Suppose I have a multiset $M$ with elements $1,\dots,m$ and respective multiplicities $n_1, \dots, n_m$: $$ (1, n_1) \\ (2, n_2) \\ \dots \\ (m, n_m) $$
What is the expected number of distinct elements in a sample of size $k$ (with replacement) from $M$?
On
Hint:
What is the probability that element $1$ was selected at least once in your $k$ draws?
What is the probability that element $2$ was selected at least once in your $k$ draws?
Letting $X_1 = \begin{cases}0&\text{if }1\text{ was not selected}\\1&\text{if }1\text{ was selected at least once}\end{cases}$ and similarly defining $X_2,\dots, X_m$, how can you describe the random variable counting the number of distinct elements selected using these random variables?
$X = X_1+X_2+\dots+X_m$
Apply linearity of expected value.
$E[X]=E[X_1+X_2+\dots+X_m]=E[X_1]+E[X_2]+\dots+E[X_m]$
Let $X_i \in \{0,1\}$ be the indicator random variable that the sample contains element $i$.
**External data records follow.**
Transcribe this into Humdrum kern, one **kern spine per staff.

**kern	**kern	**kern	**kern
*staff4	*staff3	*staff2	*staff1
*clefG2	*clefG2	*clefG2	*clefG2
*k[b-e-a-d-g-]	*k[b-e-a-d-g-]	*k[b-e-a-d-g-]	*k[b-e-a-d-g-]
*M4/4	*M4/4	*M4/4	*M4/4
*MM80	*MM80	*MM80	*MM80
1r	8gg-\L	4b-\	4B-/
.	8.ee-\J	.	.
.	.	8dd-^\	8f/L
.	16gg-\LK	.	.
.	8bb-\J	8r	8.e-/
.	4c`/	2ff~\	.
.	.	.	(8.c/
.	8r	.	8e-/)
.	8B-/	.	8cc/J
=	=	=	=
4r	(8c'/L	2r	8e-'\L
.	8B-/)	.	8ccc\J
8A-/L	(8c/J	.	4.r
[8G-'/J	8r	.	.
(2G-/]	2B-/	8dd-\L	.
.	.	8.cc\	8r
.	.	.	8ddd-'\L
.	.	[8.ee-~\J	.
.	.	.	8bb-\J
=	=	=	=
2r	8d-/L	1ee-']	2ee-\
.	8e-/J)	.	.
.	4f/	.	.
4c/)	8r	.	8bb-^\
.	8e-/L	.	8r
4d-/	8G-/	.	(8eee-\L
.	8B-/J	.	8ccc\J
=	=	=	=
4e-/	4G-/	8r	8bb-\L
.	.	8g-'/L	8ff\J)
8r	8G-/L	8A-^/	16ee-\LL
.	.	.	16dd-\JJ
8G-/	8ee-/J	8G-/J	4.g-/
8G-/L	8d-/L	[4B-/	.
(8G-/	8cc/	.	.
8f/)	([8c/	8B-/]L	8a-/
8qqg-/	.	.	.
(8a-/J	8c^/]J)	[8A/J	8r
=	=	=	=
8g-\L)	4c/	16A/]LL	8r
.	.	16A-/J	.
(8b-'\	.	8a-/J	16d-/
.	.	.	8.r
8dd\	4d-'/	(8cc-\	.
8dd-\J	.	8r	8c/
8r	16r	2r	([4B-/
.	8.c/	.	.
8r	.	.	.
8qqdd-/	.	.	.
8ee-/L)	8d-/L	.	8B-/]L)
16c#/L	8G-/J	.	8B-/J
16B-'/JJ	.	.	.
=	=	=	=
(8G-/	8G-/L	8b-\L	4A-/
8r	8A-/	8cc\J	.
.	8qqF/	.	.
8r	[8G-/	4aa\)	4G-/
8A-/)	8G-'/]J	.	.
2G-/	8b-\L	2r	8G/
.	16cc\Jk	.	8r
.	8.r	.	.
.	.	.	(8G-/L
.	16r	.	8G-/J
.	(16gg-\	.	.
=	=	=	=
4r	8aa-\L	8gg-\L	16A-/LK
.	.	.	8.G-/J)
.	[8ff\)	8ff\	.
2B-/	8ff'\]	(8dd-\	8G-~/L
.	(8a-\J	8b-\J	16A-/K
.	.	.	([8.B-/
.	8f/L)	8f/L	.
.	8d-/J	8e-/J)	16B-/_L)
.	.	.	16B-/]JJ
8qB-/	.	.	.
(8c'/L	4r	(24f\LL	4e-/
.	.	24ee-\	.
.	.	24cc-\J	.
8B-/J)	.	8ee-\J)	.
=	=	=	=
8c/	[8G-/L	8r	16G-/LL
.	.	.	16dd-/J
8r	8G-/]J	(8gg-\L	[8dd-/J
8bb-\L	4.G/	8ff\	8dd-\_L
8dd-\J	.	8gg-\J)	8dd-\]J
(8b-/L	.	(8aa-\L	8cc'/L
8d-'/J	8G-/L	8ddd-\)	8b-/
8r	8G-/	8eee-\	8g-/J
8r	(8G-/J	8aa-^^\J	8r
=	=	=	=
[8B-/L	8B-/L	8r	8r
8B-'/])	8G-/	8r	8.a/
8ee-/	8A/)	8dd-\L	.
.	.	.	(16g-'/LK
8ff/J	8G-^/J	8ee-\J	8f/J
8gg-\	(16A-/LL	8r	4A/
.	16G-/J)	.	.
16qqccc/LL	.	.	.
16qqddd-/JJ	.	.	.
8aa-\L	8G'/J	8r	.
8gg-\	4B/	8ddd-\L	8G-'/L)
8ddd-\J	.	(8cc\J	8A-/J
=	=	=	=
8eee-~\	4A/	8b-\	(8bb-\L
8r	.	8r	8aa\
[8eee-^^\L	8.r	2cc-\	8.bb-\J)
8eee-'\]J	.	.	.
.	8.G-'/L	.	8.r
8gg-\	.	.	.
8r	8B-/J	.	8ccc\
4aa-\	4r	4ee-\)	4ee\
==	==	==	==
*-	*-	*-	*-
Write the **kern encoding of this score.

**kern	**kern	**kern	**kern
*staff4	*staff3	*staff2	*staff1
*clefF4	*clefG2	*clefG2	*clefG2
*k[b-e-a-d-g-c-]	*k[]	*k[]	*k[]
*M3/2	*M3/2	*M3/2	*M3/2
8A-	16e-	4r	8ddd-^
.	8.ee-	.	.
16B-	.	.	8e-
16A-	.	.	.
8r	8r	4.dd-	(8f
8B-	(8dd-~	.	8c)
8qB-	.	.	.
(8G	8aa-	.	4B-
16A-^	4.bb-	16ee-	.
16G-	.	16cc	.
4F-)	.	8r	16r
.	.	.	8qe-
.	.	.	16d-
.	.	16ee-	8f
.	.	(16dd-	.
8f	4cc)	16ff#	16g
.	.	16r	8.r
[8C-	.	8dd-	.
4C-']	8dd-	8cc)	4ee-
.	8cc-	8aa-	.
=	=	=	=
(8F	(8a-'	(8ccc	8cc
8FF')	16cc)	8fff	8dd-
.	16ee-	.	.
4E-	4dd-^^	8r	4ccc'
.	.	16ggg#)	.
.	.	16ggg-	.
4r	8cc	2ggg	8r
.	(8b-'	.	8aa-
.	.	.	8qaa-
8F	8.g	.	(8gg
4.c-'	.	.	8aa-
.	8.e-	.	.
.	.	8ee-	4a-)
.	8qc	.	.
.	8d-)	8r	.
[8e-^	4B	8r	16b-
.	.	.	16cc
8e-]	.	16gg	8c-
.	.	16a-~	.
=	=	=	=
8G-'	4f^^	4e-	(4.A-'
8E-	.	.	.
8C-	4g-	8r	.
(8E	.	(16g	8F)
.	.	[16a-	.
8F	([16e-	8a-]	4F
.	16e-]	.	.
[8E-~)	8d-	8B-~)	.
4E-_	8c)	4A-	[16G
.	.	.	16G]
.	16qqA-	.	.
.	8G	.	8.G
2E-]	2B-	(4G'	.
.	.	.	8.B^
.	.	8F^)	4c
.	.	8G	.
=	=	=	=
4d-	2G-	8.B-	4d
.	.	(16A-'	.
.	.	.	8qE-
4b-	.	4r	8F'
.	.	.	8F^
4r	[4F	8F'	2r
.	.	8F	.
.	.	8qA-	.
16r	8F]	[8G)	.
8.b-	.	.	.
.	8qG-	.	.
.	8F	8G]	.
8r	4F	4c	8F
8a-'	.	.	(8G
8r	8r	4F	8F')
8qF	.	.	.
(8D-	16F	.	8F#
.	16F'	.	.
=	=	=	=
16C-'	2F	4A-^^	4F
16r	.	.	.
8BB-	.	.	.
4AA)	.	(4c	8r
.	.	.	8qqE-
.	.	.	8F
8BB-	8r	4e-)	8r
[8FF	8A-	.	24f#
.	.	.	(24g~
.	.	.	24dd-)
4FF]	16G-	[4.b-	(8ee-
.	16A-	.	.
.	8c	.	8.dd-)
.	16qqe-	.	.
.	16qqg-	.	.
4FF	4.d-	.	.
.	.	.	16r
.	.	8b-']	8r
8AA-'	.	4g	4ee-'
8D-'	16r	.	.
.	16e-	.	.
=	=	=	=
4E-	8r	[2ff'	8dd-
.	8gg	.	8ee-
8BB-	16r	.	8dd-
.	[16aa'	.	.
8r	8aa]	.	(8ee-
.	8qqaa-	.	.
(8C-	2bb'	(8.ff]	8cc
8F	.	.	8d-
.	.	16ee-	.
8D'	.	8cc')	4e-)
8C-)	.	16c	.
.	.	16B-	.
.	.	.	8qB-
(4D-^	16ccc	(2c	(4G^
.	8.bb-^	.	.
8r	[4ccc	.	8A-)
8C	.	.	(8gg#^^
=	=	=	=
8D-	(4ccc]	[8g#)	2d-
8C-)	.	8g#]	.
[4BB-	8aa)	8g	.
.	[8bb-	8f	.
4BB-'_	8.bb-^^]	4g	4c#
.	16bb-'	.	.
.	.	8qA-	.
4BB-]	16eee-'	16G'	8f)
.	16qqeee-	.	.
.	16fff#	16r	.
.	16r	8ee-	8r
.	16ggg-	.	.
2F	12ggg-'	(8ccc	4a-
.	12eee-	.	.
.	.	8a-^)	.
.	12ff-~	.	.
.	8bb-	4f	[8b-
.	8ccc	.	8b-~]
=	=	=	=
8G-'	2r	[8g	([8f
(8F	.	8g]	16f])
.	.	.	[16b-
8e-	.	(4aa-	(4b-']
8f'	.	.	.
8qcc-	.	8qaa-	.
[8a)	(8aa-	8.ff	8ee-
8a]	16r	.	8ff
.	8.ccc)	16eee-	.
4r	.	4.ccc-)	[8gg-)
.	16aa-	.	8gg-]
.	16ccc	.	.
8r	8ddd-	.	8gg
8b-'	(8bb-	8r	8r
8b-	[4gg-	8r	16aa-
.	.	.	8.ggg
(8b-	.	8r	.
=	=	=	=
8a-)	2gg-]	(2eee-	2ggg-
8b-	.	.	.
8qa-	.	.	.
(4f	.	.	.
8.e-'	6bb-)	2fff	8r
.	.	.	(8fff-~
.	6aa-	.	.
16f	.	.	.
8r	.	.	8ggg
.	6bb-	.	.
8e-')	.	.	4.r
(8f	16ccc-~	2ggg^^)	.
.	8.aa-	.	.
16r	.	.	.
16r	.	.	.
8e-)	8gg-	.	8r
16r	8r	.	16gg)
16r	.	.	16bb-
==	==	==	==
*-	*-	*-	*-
The expected value $E(X_i)$ is the probability that the sample contains element $i$:
$$\begin{align*} E(X_i) &= \Pr(\text{the sample contains element }i)\\ &= 1-\left(1-\frac{n_i}{s}\right)^k \end{align*}$$
where $s$ is the size of the multiset including duplicates:
$$s = n_1 + n_2 + \cdots + n_m$$
Then the required expected number of distinct elements in a sample of size $k$ (with replacement) is
$$\begin{align*} E &= E\left(\sum_{i=1}^m X_i\right)\\ &= \sum_{i=1}^m E(X_i)\\ &= \sum_{i=1}^{m}\left[1-\left(1-\frac{n_i}{s}\right)^k\right]\\ &= m - \sum_{i=1}^{m}\left(1-\frac{n_i}{s}\right)^k \end{align*}$$